# [SOLVED] boiler tank not staying on - problem



## -unkn0wn- (Oct 24, 2011)

Hi

I know nothing about this type of stuff and I dont know the names of things so forgive me but i'll try and explain the problem.

Yesterday morning I put the heating on and it was fine and switched off b4 i left for work. Later I got home from work and I switched the heating back on but the rads wouldnt get warm, i looked in the boiler cupboard and it wasn't making a sound like it normally does, then I realised there was not hot water either.

There is a switch next to the boiler tank which gave me hot water but no heat to the rads. I spoke 2 someone and they said there should be a reset button near it - i found the reset button but it was on the white-box in the outer building. for about 30 seconds it seemed to turn back on but then went off again. i tried it 4-5 times with the same result and I tried powering the box off at the wall and turnig back on but no luck.

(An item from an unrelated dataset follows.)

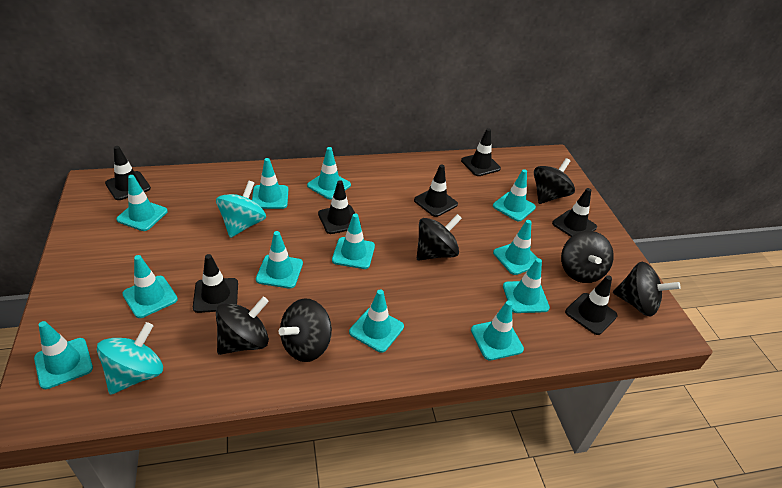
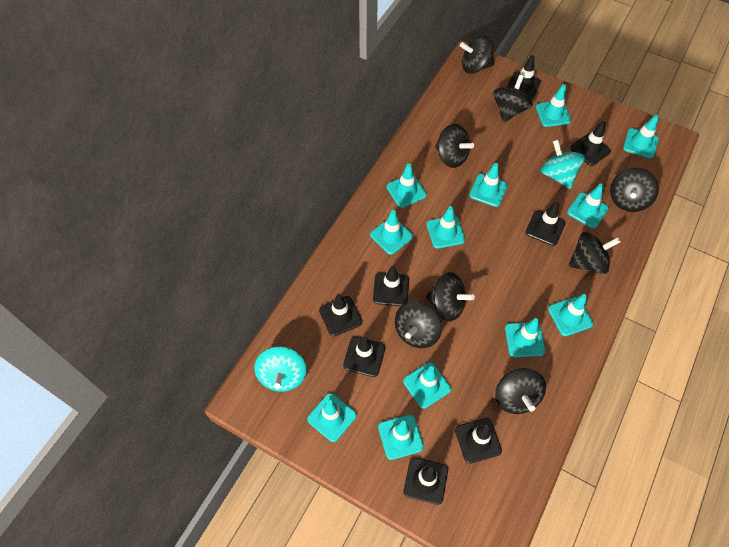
black spinning top: [216,297,269,355] [278,299,332,362] [417,214,462,260] [534,158,575,204] [561,231,614,283] [613,262,681,317] = 6 -> [395,301,442,348] [426,272,475,321] [435,124,474,168] [460,35,494,74] [493,75,533,123] [495,368,546,414] [569,232,621,274] [610,168,659,212] = 8
black traffic cone: [105,146,151,200] [193,254,238,313] [318,180,361,234] [414,164,458,217] [461,128,501,176] [552,188,597,237] [565,275,618,335] = 7 -> [319,294,362,336] [343,336,385,377] [373,266,409,306] [404,457,448,505] [455,418,502,464] [507,55,541,99] [525,202,565,246] [570,121,611,166] = 8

the light on the box flashes red and according to the instructions on the side of the box it says if it flashes red then just hold the reset button for 5 seconds to reboot it and that shoudl fix it, but it sometimes stayes a solid red which aparently means some wireing problem. when i try and reboot it it it goes green/yellow flashing but after attempting to switch heating back on it goes back to red/red flashing after bout 20 seconds.

Any ideas what I could try b4 getting someone out?

thanks


----------



## Raylo (Feb 12, 2006)

*Re: boiler tank not staying on - problem*

You might try posting this question to the forum linked below. Many HVAC pros that know boilers are usually around.

HVAC - DIY Chatroom - DIY Home Improvement Forum


----------



## -unkn0wn- (Oct 24, 2011)

*Re: boiler tank not staying on - problem*

Hi, thanks for the reply, ill try there next time. the boiler man came round this morning and fixed it, he said it was a blockage in a pipe in the loft. All nice and warm now


----------